[[ PASSAGE TO READ open ]]

In 2004, FCPSP, a bankruptcy remote entity, was created pursuant to the agreement with Constellation to hold all customer contracts previously held by First Choice. Constellation received a lien against the assets of FCPSP to cover the settlement exposure and the mark-to-market exposure rather than requiring FCPSP to post alternate collateral for the purchase of power supply. In addition, FCPSP is restricted by covenants that limit the size of FCPSP’s unhedged market positions and require that sales by FCPSP retain a positive retail margin. The agreement does not, however, permit Constellation to demand additional collateral irrespective of its credit exposure under the agreement. If, however, a change in electricity or gas forward prices increases Constellation’s credit exposure to FCPSP beyond a limit based on Constellation’s liens in cash and accounts receivable, Constellation will have no obligation to supply additional power to customers of FCPSP unless FCPSP provides letters of credit or other collateral acceptable to Constellation, and FCPSP will be constrained in its ability to sign up additional customers until that credit shortfall is corrected. The existing pricing mechanism under the Constellation power supply agreement expired on December 31, 2006. In addition, Constellation has agreed to supply power in certain transactions under the PSA beyond the date when that commitment expired. The obligations of Constellation to act as a qualified scheduling entity continue until the expiration of the agreement on December 31, 2007.
FCPSP may terminate the agreement upon 30 days prior written notice to Constellation for any reason, but the agreement and all liens securing the agreement remain in effect with respect to transactions entered into prior to the termination until both parties have fulfilled all of their obligations with respect to such transactions or such transactions have been terminated for default or reasons related to regulatory changes.
53
PNM RESOURCES, INC. AND SUBSIDIARIES
PUBLIC SERVICE COMPANY OF NEW MEXICO AND SUBSIDIARY
TEXAS-NEW MEXICO POWER COMPANYAND SUBSIDIARIES
(Unaudited)
PNM
Gas Rate Case
On May 30, 2006, PNM filed a general gas rate case that asked the NMPRC to approve an increase in the service fees charged to its 481,000 natural gas customers. The proposal would increase the set monthly fee, the charge tied to monthly usage, and miscellaneous on-demand service fees. Those fees are separate from the cost of gas charged to customers. The monthly cost of gas charge would not be affected by the fee increase. The petition requested an increase in base gas service rates of $22.6 million and an increase in miscellaneous on-demand service rates of approximately $0.2 million. The request was designed to provide PNM’s gas utility an opportunity to earn an 11% return on equity, which is consistent with the average return allowed ten comparable natural gas utilities. The petition also requested approval of a line item that provides a true-up mechanism for operational costs when system-wide gas consumption is lower or higher than what is designed in the rates. A hearing on the case was conducted before a hearing examiner in December 2006. On June 29, 2007 the NMPRC unanimously approved an increase in annual revenues of approximately $9 million for PNM. The NMPRC based the new rates on a revenue requirement needed to earn a 9.53% return on equity. The NMPRC did not approve PNM’s request for the true-up mechanism for operational costs based on system-wide gas consumption. PNM filed a Notice of Appeal with the New Mexico Supreme Court on July 27, 2007. The AG filed his Notice of Appeal on July 31, 2007. The AG’s appeal seeks reversal of the NMPRC decision on one issue – weather normalization. PNM’s appeal seeks reversal of the NMPRC determination of the required return on equity and on four cost-of-service accounting issues. If PNM’s appeal is successful in all respects and the AG’s appeal is unsuccessful, PNM’s authorized annual revenue would increase by about $10 million. If PNM’s appeal is unsuccessful in all respects and the AG’s appeal is upheld, PNM’s annual revenues would decrease by $6.8 million. Initial briefs are due to be filed November 20, 2007. PNM is unable to predict the outcome of these appeals.

[[ PASSAGE TO READ closed ]]

**WHAT IS NEEDED:**
Extract a span of the regulatory filing excerpt word for word. Begin at the words "FCPSP may terminate" and stop after "to regulatory changes.". The entries placed after the regulatory filing excerpt have no connection to it.

[[ GIVEN INFORMATION open ]]

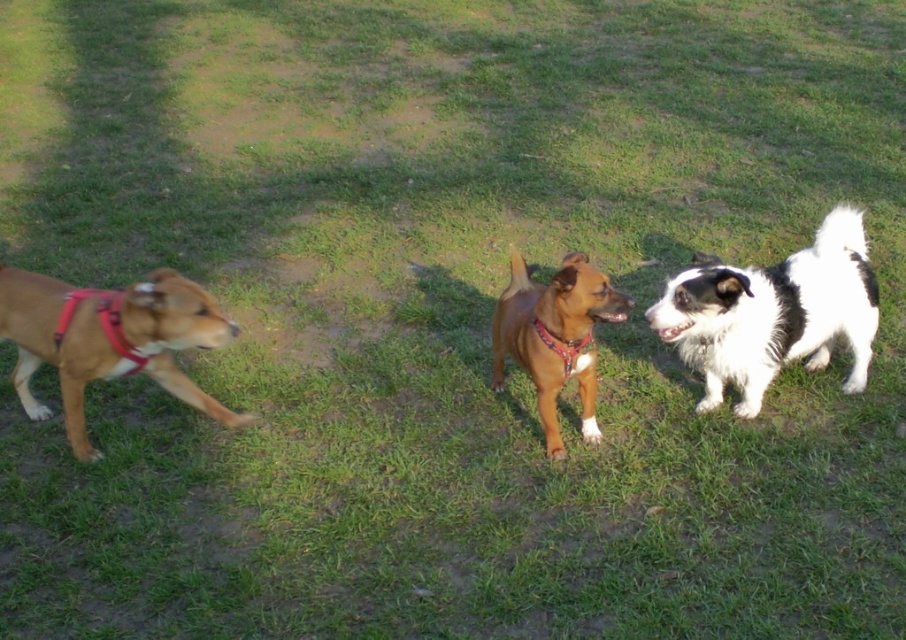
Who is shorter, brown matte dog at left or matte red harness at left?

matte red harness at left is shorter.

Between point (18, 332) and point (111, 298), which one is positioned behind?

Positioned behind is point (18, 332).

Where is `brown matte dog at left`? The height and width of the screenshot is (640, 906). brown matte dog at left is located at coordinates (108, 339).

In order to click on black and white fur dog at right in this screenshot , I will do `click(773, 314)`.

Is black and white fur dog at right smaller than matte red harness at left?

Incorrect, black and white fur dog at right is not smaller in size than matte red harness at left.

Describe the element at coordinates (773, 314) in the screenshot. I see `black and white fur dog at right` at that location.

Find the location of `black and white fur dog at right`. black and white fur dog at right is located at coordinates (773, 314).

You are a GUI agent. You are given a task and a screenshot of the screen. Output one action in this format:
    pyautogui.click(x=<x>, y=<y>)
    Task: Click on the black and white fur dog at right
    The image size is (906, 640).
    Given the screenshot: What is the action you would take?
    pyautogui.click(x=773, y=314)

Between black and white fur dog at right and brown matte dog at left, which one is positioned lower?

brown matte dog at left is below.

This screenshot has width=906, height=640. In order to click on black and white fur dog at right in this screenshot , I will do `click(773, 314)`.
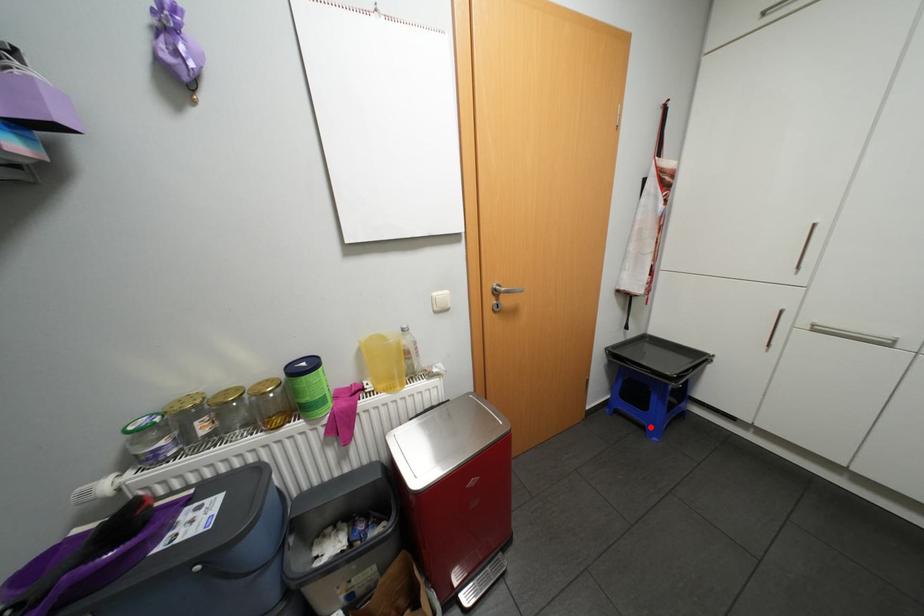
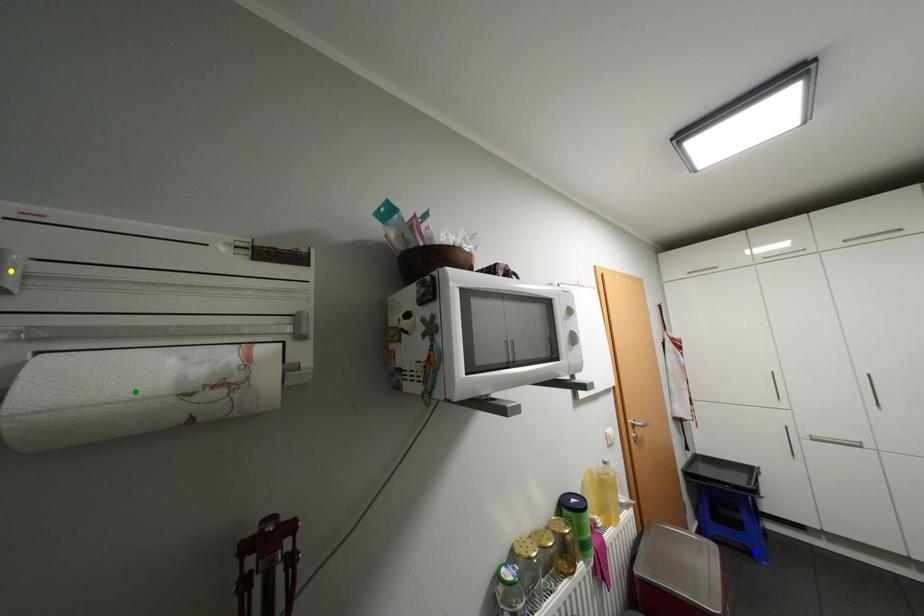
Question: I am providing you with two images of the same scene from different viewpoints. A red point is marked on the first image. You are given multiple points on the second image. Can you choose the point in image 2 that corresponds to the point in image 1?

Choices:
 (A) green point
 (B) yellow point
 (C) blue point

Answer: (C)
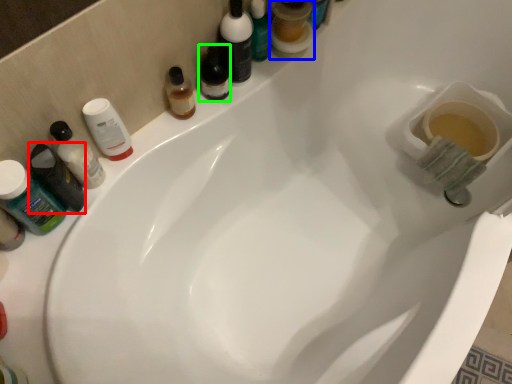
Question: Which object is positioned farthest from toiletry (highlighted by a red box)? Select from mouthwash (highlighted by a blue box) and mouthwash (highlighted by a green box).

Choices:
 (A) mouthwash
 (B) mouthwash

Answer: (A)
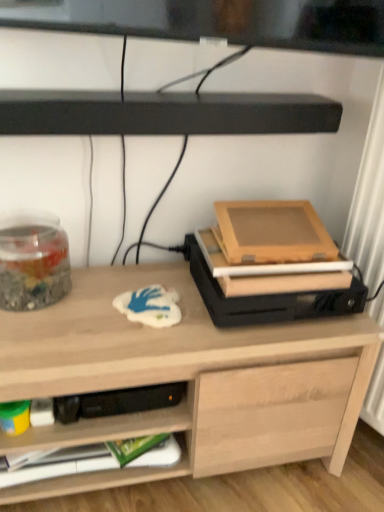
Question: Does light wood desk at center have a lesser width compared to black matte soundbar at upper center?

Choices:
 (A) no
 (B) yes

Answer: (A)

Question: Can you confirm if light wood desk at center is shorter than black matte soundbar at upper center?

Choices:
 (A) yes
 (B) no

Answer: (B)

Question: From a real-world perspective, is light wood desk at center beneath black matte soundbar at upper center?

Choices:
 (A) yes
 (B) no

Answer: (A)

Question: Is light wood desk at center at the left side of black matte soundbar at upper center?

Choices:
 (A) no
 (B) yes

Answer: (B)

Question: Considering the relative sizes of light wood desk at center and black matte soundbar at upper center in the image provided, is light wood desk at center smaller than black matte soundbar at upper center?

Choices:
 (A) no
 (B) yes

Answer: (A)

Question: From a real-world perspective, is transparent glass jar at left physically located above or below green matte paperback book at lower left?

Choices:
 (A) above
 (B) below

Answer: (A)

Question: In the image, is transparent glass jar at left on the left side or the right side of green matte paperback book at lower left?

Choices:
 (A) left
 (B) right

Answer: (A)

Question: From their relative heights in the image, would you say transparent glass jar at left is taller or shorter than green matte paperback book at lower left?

[[ GIVEN INFORMATION closed ]]
[[ GIVEN INFORMATION open ]]

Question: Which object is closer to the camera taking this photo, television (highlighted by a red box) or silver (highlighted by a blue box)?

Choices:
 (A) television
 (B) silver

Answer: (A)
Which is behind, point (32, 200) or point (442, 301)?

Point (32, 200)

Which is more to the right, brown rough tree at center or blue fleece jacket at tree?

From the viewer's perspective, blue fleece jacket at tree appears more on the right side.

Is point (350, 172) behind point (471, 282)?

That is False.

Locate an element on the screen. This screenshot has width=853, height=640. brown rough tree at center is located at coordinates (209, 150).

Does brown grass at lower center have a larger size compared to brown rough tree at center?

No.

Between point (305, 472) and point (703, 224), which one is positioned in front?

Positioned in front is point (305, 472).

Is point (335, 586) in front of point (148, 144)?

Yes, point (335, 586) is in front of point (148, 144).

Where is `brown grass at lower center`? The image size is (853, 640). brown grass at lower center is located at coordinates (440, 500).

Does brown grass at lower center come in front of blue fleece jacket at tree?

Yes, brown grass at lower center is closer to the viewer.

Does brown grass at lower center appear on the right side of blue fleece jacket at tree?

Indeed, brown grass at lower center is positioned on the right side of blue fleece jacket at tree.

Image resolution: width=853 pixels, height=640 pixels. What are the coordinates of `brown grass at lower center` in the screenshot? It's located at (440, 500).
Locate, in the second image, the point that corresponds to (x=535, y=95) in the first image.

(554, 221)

[[ GIVEN INFORMATION closed ]]

**PROBLEM SOLUTION:**
FCPSP may terminate the agreement upon 30 days prior written notice to Constellation for any reason, but the agreement and all liens securing the agreement remain in effect with respect to transactions entered into prior to the termination until both parties have fulfilled all of their obligations with respect to such transactions or such transactions have been terminated for default or reasons related to regulatory changes.